I'm learning about conformal mappings into polygons in a class,(undergrad complex analysis) and am having trouble understanding one of the examples given in my book. (Stein & Shakarchi) Here it is:
For $z\in\mathbb{H}$(the open upper half plane), define \begin{align*} f(z) := \int_{0}^{z}\frac{1}{(1-\zeta^{2})^{1/2}}d\zeta \end{align*} The example goes on to talk about the boundary behavior of this function, which I'm o.k. with. It also says that $f$ is the inverse of $\sin(z)$, and thus is conformal from $\mathbb{H}$ to a "half-strip" described in the book. Is there another way we can see that $f$ is conformal?

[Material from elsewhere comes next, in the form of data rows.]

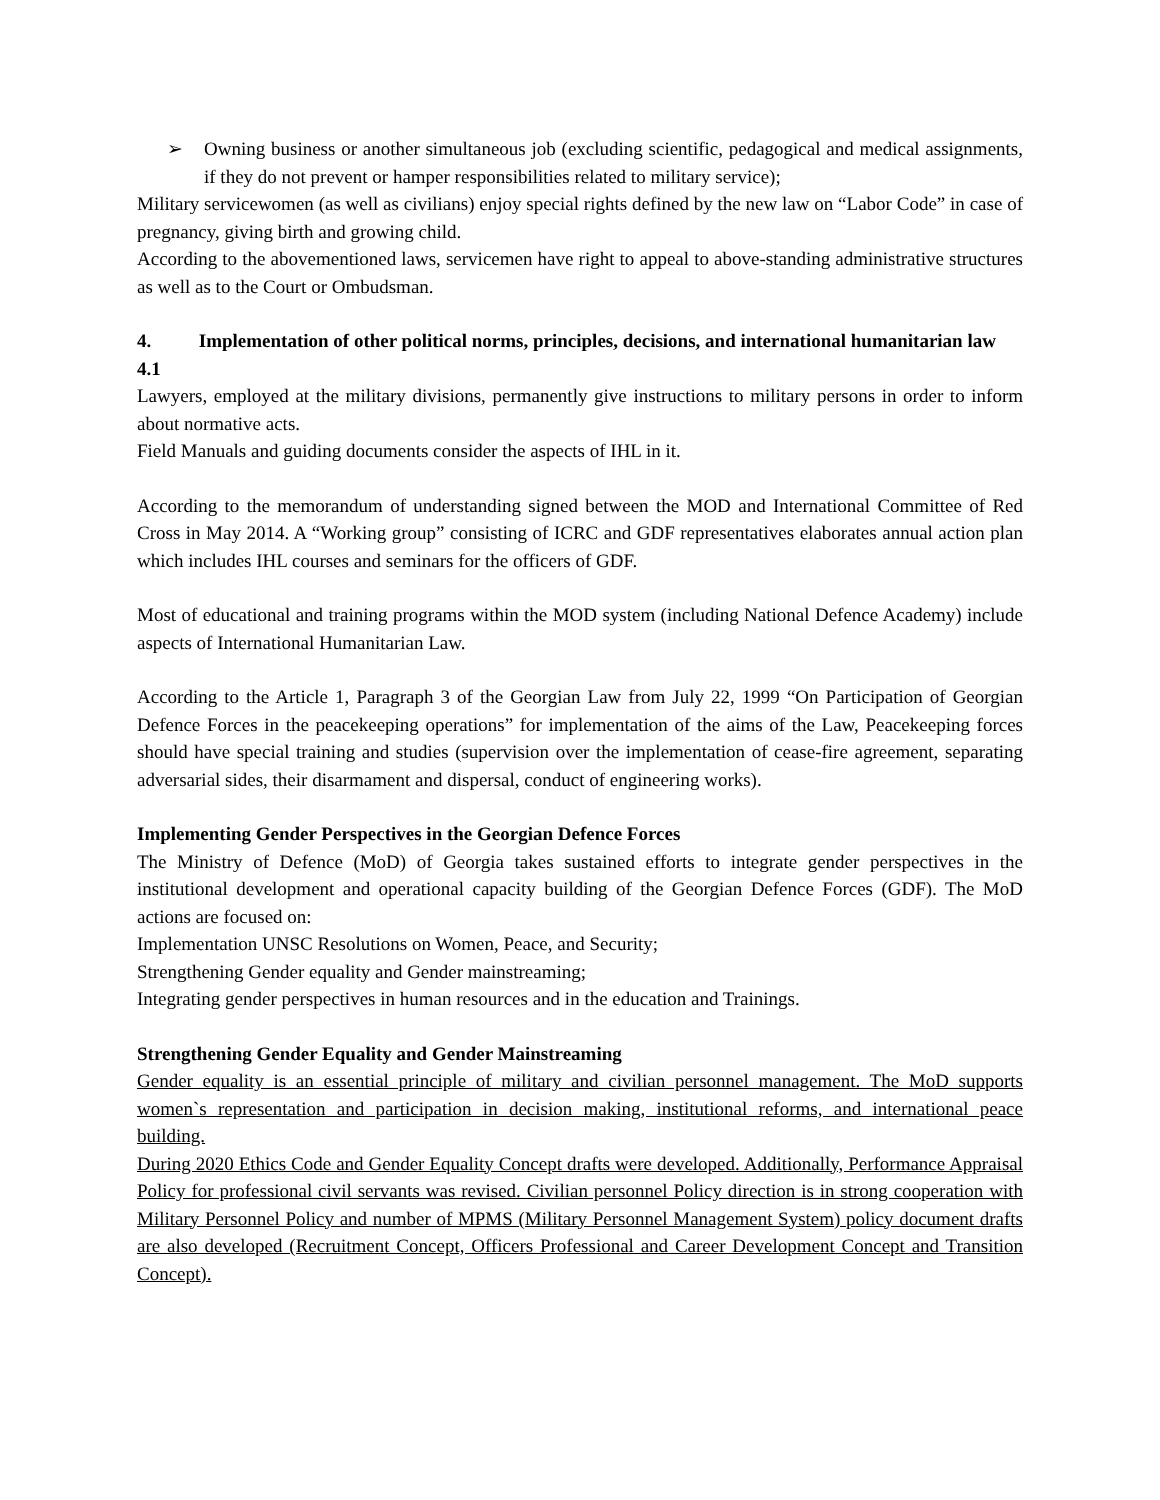➢ Owning business or another simultaneous job (excluding scientific, pedagogical and medical assignments, if they do not prevent or hamper responsibilities related to military service);
Military servicewomen (as well as civilians) enjoy special rights defined by the new law on “Labor Code” in case of pregnancy, giving birth and growing child.
According to the abovementioned laws, servicemen have right to appeal to above-standing administrative structures as well as to the Court or Ombudsman.
4. Implementation of other political norms, principles, decisions, and international humanitarian law
4.1
Lawyers, employed at the military divisions, permanently give instructions to military persons in order to inform about normative acts.
Field Manuals and guiding documents consider the aspects of IHL in it.
According to the memorandum of understanding signed between the MOD and International Committee of Red Cross in May 2014. A “Working group” consisting of ICRC and GDF representatives elaborates annual action plan which includes IHL courses and seminars for the officers of GDF.
Most of educational and training programs within the MOD system (including National Defence Academy) include aspects of International Humanitarian Law.
According to the Article 1, Paragraph 3 of the Georgian Law from July 22, 1999 “On Participation of Georgian Defence Forces in the peacekeeping operations” for implementation of the aims of the Law, Peacekeeping forces should have special training and studies (supervision over the implementation of cease-fire agreement, separating adversarial sides, their disarmament and dispersal, conduct of engineering works).
Implementing Gender Perspectives in the Georgian Defence Forces
The Ministry of Defence (MoD) of Georgia takes sustained efforts to integrate gender perspectives in the institutional development and operational capacity building of the Georgian Defence Forces (GDF). The MoD actions are focused on:
Implementation UNSC Resolutions on Women, Peace, and Security;
Strengthening Gender equality and Gender mainstreaming;
Integrating gender perspectives in human resources and in the education and Trainings.
Strengthening Gender Equality and Gender Mainstreaming
Gender equality is an essential principle of military and civilian personnel management. The MoD supports women`s representation and participation in decision making, institutional reforms, and international peace building.
During 2020 Ethics Code and Gender Equality Concept drafts were developed. Additionally, Performance Appraisal Policy for professional civil servants was revised. Civilian personnel Policy direction is in strong cooperation with Military Personnel Policy and number of MPMS (Military Personnel Management System) policy document drafts are also developed (Recruitment Concept, Officers Professional and Career Development Concept and Transition Concept).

The connection between conformal mapping and complex variables is about as fundamental an idea in complex variables as there is. This connection is the first example mentioned on the Wikipedia page for conformal map.
This basic observation is that a differentiable function behaves like it's linear approximation on a small scale. In symbols, for $z$ close to $z_0$, we have $$f(z) \approx f(z_0) + f'(z_0)(z-z_0)$$ with an error proportional to $|z-z_0|^2$. Thus, for $z$ close to $z_0$, a function that is differentiable in a neighborhood of $z_0$ with $f'(z_0)\neq0$ looks approximately affine, that is it looks like a function of the form $g(z)=az+b$. Now, multiplication by a complex number $a$ scales by $|a|$ and rotates by $\arg(a)$. Adding a complex number $b$ simply shifts the whole picture. These operations preserve angle measure so that an affine function does as well and a differentiable function with non-vanishing derivative does as well.